Xv6 scheduler and context switch

18 Sep, 2024

Hacking the xv6 kernel scheduling algorithm

We will explore the xv6 kernel scheduling algorithm as well as the context switch mechanism.

The source code for xv6 kernel is here.

I will not cover everything in this post, if you want to learn more, checkout those amazing references and resources at the end. This post covers context switch in term of timer-interrupts only, other cases may be for future blog posts.

Background

Scheduling

In the previous blog about [[Adding a system call to XV6]], we know that user programs are executed in a restricted manner. We know how the kernel provides a mechanism called system call for user that wants to access privilege resources on the hardware. The abstraction of process also gives our programs an illusion that we alone are using the hardware computing resources. The truth is most of us who studies computer science knows that, the kernel runs our processes by run one process, stop it and start running another repeatedly. This is called time-sharing. Time-sharing allows limited hardware resources to be shared among many processes, each process is given a small slice of processing time to execute their task.

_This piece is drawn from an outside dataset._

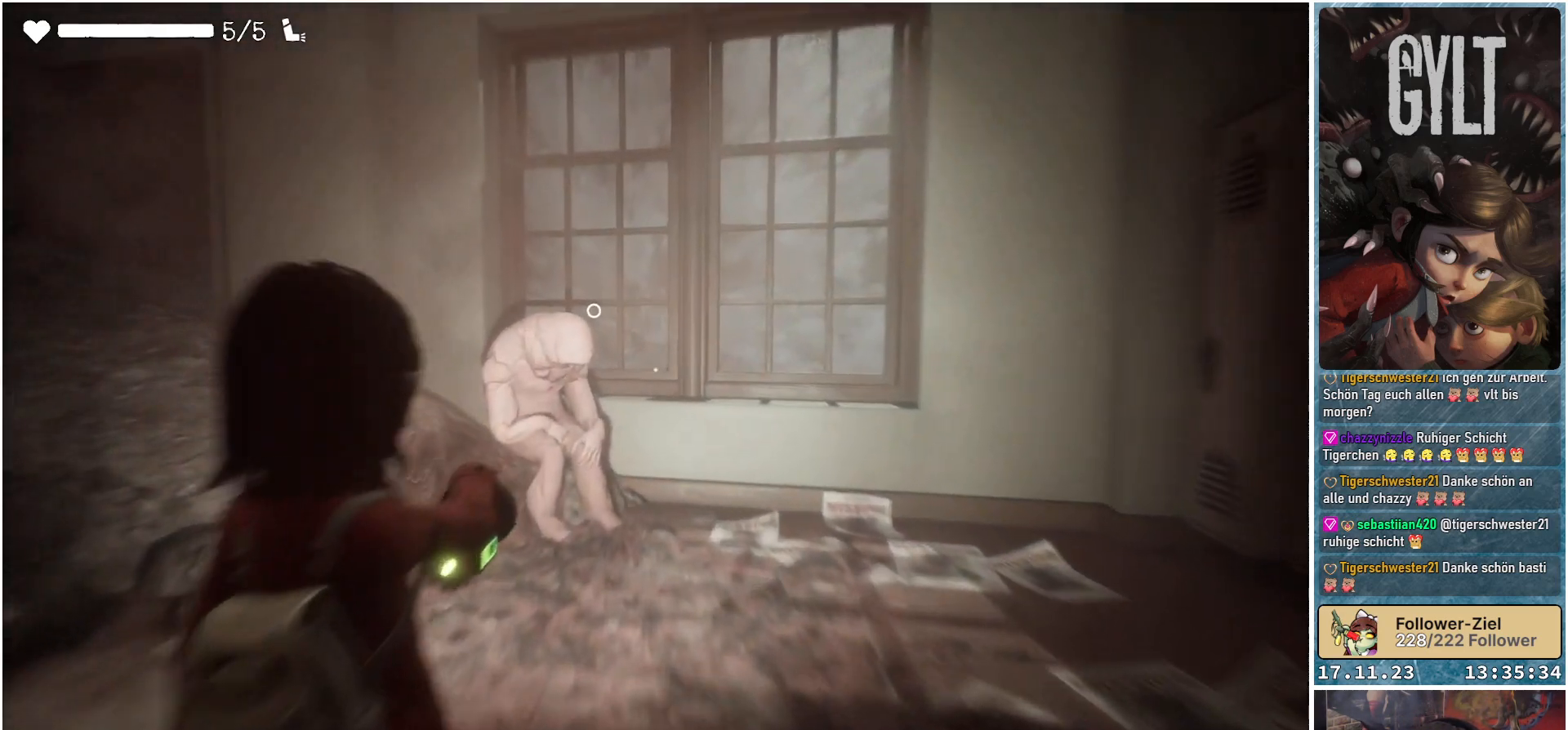
{"buttons": ["L2"], "left_stick": "up-left", "right_stick": "down-left", "events": [[17, "left_stick", "up-left"], [100, "right_stick", "down-left"]]}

Imagine this scenario, if we have only 1 CPU(1 core) on our machine, if a user process is using the CPU which means that the kernel is not running. How can the OS takes back control of the CPU from the user program?

If you are using a programming language like Go that implements concurrency using user thread, how does the Go runtime take back control from other Go routines?

In the context of limited direct execution, time-sharing allows the kernel to control how long user programs can run. By periodically forces user programs to give back the CPU to the controller, user programs can not uses resource forever. By giving the control back to the kernel, the kernel's scheduler can decide which processes to run. The scheduling algorithm is the kernel policy to decide which processes to run.

Multiplexing processes onto hardware processor

There are 2 cases when the kernel will switch from one process to another:

OS periodically forces a switch when a process is executing in user space to the kernel space. This is called a timer-interrupt. In the previous blog post about [[Adding a system call to XV6]], we knows that when a system call is invoked, the user program must issue an interrupt instruction to transition to the kernel, the timer-interrupt is handled by the same mechanism. We will explore this later on in the xv6 kernel code.
When processes have to wait for device or pipe I/O to complete, when parent process waits for a child process to exit or the sleep system call.

Context Switch

When the OS wants to stop one process to run another, it must save the context of currently running process. The kernel must save the old thread's CPU registers and restore the saved register of the new thread. For example, the kernel will save %eip (point to next instruction) so that when it switches back, it will know which instruction to continue execute.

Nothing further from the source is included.